2008-10-26 Thread Curt Hagenlocher
If you save in Western European (Windows) - Codepage 1252 from within Visual 
Studio, you'll get the right result -- as long as you're not using any 
characters with a codepoint greater than 127.  And if you are, you're probably 
better off anyway expressing this code point as an explicit set of UTF-8 
compatible bytes because -- as you've noticed -- Ruby's currently a bit weird 
in its Unicode support.

-Original Message-
From: [EMAIL PROTECTED] [mailto:[EMAIL PROTECTED] On Behalf Of Ted Milker
Sent: Sunday, October 26, 2008 11:34 AM
To: ironruby-core@rubyforge.org
Subject: Re: [Ironruby-core] Unicode Source Files

Why so rigorous?  I understand the need to maintain compatibility but
this effectively eliminates Visual Studio as an editor for .rb files,
without some kind of clunky build mechanism.  I guess I will just use
an extension method to get around the behavior for the time being.

From the things I have read about Ruby and UTF-8, it seems more like
it is just extremely broken, rather than extremely tricky.  I still
cannot even get pure Ruby stuff in Windows to work properly with
UTF-8, like when using the Shoes toolkit for example.

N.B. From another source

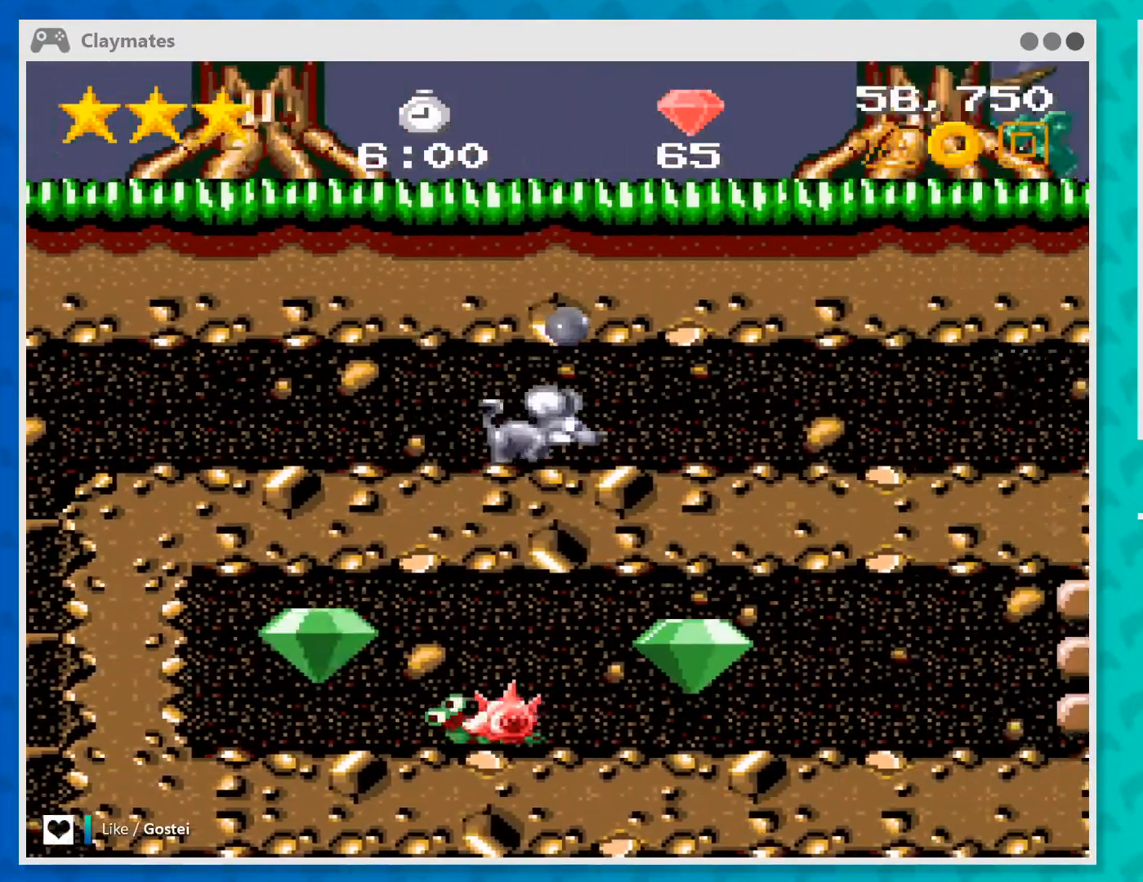
{"buttons": [], "left_stick": "right", "events": []}
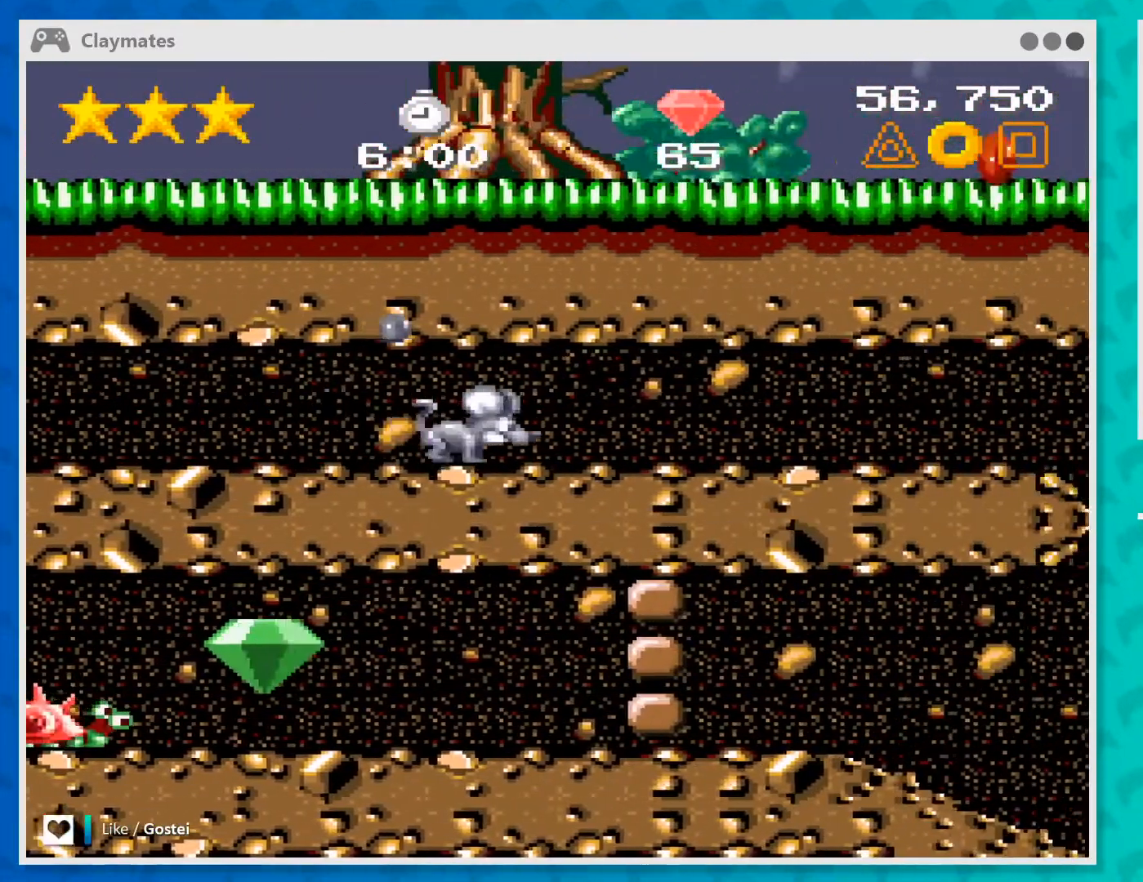
{"buttons": [], "left_stick": "right", "events": []}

On Sun, Oct 26, 2008 at 11:52 AM, Curt Hagenlocher [EMAIL PROTECTED] wrote:
 We do this for compatibility with Ruby 1.8.6, though as you can see, we don't 
 have the error message quite right:

 PS F:\ C:\ruby\bin\ruby.exe x.rb
 x.rb:1: Invalid char `\377' in expression
 x.rb:1: Invalid char `\376' in expression

 :)

 I believe you'll need to save as UTF-8 and then manually strip the BOM in 
 order to use Unicode source files -- hopefully Tomas will tell me if I'm 
 wrong.

 Source encoding for Ruby is extremely tricky, and (from what I can tell) 
 hasn't even yet been finalized for 1.9.x.  We will eventually support 
 whatever the Ruby standards are.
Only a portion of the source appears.